If an impartial review be taken of the whole of the conduct of the French planters during the contest in which they were embroiled, it will become evident that no blame can be attached to the British commanders who were successively employed. They had to contend against a variety of conflicting opinions and unexampled sickness, and had local difficulties to surmount of great magnitude. They evinced on all occasions superior military judgment, undaunted courage, and unwearied zeal, and exhibited the greatest prudence and discretion in moments of no ordinary anxiety.

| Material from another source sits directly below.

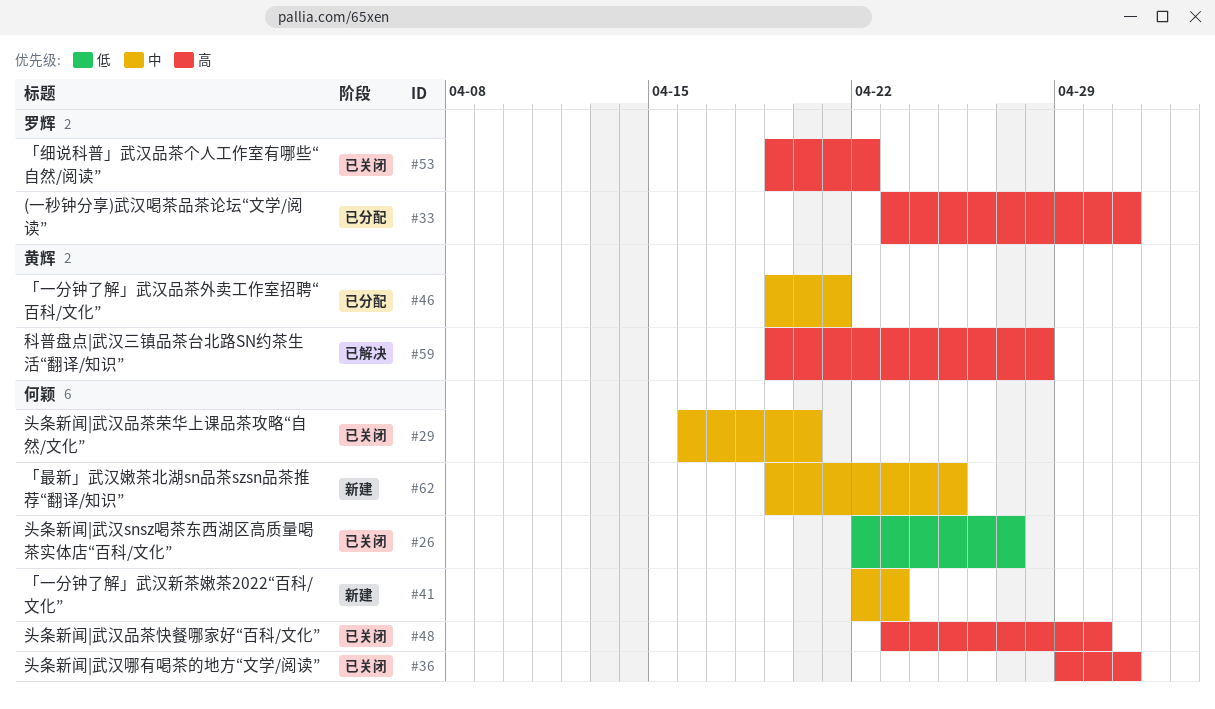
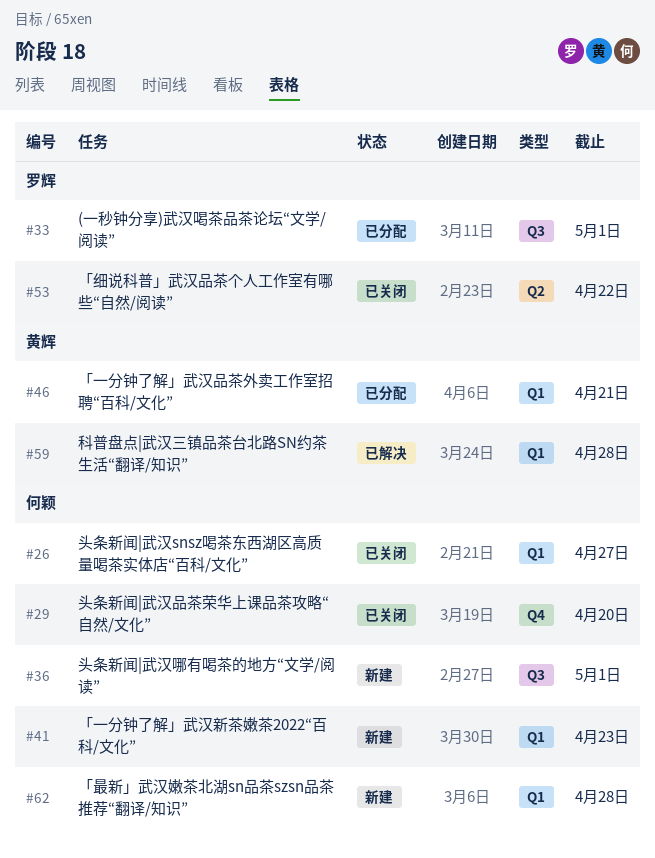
#36, status: 已关闭 -> 新建
#48: present -> none
#62, due: Apr 25 -> Apr 28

The calamitous disease which prevailed amongst the troops, was itself almost enough to dispirit the most sanguine; and it is not to be wondered at, that men who met death bravely in the field, should have shrunk from its approaches when it thus appeared in all its hideous forms amongst their comrades.

Such was the state of things in the colony at the close of the year 1798, and with which I shall conclude this chapter.


CHAPTER V.

The period between the evacuation by the British forces and the arrival of the French army under Le Clerc.—Cultivation.—Law to enforce it.—Character of Toussaint.—Reverses.—His arrangement with the French general.—His seizure and removal to France.

The evacuation of the colony by the British troops having taken place, most of the planters who had been faithful to their engagements departed at the same time, taking with them such moveable property as they were enabled to carry away: many proceeded to Jamaica, and others to Cuba and the United States. Toussaint L’Ouverture was thus left in full possession of the island, and in the undisturbed enjoyment of the chief command, with which he had been invested some time before by the French republic. The adherents to the British, except such as had previously left the island under the protection of the English squadron, having joined the national standard, every thing seemed to have the appearance of tranquillity. Peace succeeded the din of arms and the asperities of civil war.

Having, therefore, completely subjugated the party who had been opposed to him, Toussaint commenced his work of improvement in the whole department of his government. Free from the toils of the complicated warfare in which he had been engaged, his first care and attention were turned to the culture of the soil, in which in a short period he made the most rapid and astonishing progress: strongly impressed with the conviction that “agriculture is the main spring, the master sinew of every great state, the perennial fountain of wealth”, he began to enforce a rigid attention to all its branches, and by every possible means to place it in that highly productive condition in which it stood previously to the revolution. Many of the planters who had joined his standard were reinvested with their estates, but without any property in the slaves, and they were encouraged by him to persevere in the cultivation of their lands, assured of his protection and of the early adoption of such regulations as should enable them to procure cultivators. He seems to have possessed a very correct idea of the true source from whence national wealth was obtained, and he left no measures untried that would in the least promote its increase. He had heard, and appeared firmly to believe “that rural or agricultural labours are equally conducive to health and strength of body and mind. The culture of the earth constitutes the most natural and innocent employment of man; it fills our houses with plenty and our hearts with gladness.” He never allowed an opportunity to escape him of shewing how indelibly this maxim was imprinted on his mind. It may, however, be well imagined, that after five or six years’ relaxation from the labours of the field, those who had been accustomed to it in a state of slavery, were not at all disposed to return of their own accord to their original occupations; and as he well knew that his negro brethren could not be easily induced to labour, and that some degree of coercion would be requisite to enforce it, he began to issue strict injunctions, that every one not employed in any military capacity should labour in the cultivation of the lands held not only by the government, but by such of the planters as had been restored to their estates.